À propos de cette édition

Éditeur
Solaris
Genre
Science-fiction
Longueur
Novelette
Paru dans
Solaris 98
Pagination
5-12
Lieu
Hull
Année de parution
1991
Support
Papier

Résumé/Sommaire

Quelque part en Afrique (peut-être), Loubianina est l’épouse enceinte du chasseur Lakassaré dans un village où sont présents de mystérieux êtres bleus pourvus d’une technologie sophistiquée – à ne pas confondre surtout avec les Touaregs du Sahara. Parti à la chasse, Lakassaré est tué et Loubianina en est informée par l’intermédiaire des êtres bleus. Loubianina part alors retrouver le corps en compagnie d’une fillette bleue. En cours de route, les êtres bleus substituent au bébé qu’elle porte un des leurs. Quand Loubianina accouche de l’enfant bleu, elle le tue, ce qui entraîne le départ des êtres bleus. Le retour au village est empreint de tristesse, car elle y apprend la mort en son absence de grand-père Lacho.

Commentaires

Science-fiction ou oniro-fiction ? Toute la nouvelle baigne dans une curieuse atmosphère d’irréalité. L’auteur dépeint une Afrique utopique, coloniale ou postcoloniale à en juger par certains prénoms européens, mais dont est absente toute intrusion du monde moderne. Les décors traditionnels de l’Afrique sub-saharienne sont amoureusement décrits : le village de huttes, la jungle, la savane, la faune… La présence des êtres bleus aux pouvoirs inconnus est acceptée comme allant de soi. Le monde que conçoit Loubianina semble se limiter au village et à ses alentours immédiats. Comme dans un rêve aussi, l’intervention des êtres bleus qui implantent un de leurs fœtus dans le ventre de Loubianina n’est ni expliquée ni explicable. Car Loubianina ne porte l’enfant que quelques jours et on voit mal comment ces quelques jours de différence peuvent être utiles à la survie du bébé bleu. Aucune justification scientifique compatible avec la technologie des êtres bleus n’est crédible. De plus, la décision de Loubianina de quitter le village semble accidentelle ; faut-il croire que les êtres bleus sont opportunistes ou qu’ils ont un fœtus prêt à être transplanté en tout temps ?

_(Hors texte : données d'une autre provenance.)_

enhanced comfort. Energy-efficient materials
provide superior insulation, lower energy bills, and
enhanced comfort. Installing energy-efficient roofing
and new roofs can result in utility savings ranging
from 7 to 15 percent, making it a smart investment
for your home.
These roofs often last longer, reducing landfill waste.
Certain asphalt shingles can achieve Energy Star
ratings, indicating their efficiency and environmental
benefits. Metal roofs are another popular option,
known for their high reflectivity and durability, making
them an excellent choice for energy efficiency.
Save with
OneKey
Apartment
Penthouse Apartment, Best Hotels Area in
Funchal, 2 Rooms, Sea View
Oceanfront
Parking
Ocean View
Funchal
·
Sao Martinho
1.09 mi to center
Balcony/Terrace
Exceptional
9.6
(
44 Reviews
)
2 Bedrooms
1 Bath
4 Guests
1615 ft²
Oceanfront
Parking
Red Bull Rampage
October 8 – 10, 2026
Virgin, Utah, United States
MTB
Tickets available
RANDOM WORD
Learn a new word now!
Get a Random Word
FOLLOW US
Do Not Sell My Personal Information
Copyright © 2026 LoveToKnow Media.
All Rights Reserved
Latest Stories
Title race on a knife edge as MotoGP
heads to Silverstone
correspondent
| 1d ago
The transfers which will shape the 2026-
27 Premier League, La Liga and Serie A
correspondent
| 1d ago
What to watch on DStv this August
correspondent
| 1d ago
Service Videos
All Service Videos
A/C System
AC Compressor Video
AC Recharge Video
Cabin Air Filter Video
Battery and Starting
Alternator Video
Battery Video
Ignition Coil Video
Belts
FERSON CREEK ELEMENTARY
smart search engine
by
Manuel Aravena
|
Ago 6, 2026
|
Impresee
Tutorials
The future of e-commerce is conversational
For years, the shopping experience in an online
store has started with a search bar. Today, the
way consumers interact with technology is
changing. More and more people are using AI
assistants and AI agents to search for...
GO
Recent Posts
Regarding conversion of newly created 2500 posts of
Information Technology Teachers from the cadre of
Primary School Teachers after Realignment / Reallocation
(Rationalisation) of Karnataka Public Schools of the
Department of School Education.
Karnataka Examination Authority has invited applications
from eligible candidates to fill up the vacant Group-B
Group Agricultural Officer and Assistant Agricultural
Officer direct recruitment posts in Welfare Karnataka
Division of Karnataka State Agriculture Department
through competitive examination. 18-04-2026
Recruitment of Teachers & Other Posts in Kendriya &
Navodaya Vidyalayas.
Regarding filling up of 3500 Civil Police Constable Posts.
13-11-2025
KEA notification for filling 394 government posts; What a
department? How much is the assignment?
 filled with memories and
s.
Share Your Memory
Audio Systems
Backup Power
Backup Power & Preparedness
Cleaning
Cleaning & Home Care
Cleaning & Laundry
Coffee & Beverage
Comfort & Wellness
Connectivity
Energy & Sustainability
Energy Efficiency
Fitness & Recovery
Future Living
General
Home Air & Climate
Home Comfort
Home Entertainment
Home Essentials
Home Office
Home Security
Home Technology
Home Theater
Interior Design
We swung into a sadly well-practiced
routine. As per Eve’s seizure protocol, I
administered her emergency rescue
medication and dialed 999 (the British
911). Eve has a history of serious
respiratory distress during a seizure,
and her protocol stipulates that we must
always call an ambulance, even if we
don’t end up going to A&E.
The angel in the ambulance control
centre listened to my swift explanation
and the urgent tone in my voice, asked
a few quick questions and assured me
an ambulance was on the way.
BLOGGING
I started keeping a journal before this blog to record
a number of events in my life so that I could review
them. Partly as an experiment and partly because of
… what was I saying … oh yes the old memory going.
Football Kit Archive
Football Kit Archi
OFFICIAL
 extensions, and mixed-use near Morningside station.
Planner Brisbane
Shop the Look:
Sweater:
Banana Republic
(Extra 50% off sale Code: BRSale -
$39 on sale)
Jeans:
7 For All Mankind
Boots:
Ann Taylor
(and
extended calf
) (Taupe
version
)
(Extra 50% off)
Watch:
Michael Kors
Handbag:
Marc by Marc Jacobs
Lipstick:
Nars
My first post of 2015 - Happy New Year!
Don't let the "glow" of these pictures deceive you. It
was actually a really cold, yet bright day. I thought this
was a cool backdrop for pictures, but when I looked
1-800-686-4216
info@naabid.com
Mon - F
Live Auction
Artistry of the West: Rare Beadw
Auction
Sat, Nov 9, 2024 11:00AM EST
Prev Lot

S’agit-il d’un texte à prendre au second degré ? « Nous sommes le peuple de la nuit », chante le grand-père Lacho. Or, c’est la nuit que l’on rêve – l’auteur raconte-t-il un voyage rêvé par Loubianina ? Mais la nuit symbolise aussi parfois l’espace interstellaire : le peuple de Loubianina aurait-il pour ancêtres des colons interstellaires ? Quelques indices portent à croire qu’il ne s’agit pas de la Terre que nous connaissons. Plusieurs interprétations allégoriques du refus de Loubianina de prendre soin de l’enfant qu’elle a mis au monde pour les êtres bleus sont aussi possibles, mais ne sont pas très satisfaisantes. Ce sont là des pistes intéressantes, mais sans plus, car elles ne sont pas développées.

L’intérêt de « Maternité noire » doit alors résider du côté des protagonistes. Mais le ton bucolique, presque élégiaque, adopté par l’auteur ne permet pas d’approfondir réellement le personnage de Loubianina. Elle est décrite du dehors. Ses réactions et ses émotions sont disséquées, mais l’écriture ne révèle ni ses motivations ni son intellect. En fait, de façon un peu inquiétante, le texte la réduit à un complexe d’instincts et de sensations primaires. Certes, à la fin de la nouvelle, Loubianina a gagné en maturité, mais l’auteur ayant forcé le trait au tout début, faisant d’elle une jeune femme parlant comme une enfant, le contraire aurait été difficile. Quant aux autres personnages, dont Lacho et la fillette bleue, ce sont des comparses unidimensionnels.

Donc, côté exotisme et écriture, la nouvelle de Richard Tremblay est réussie, mais on ne saurait en dire autant de sa dimension imaginaire ou humaine. [JLT]

  • Source : L'ASFFQ 1991, Le Passeur, p. 168-169.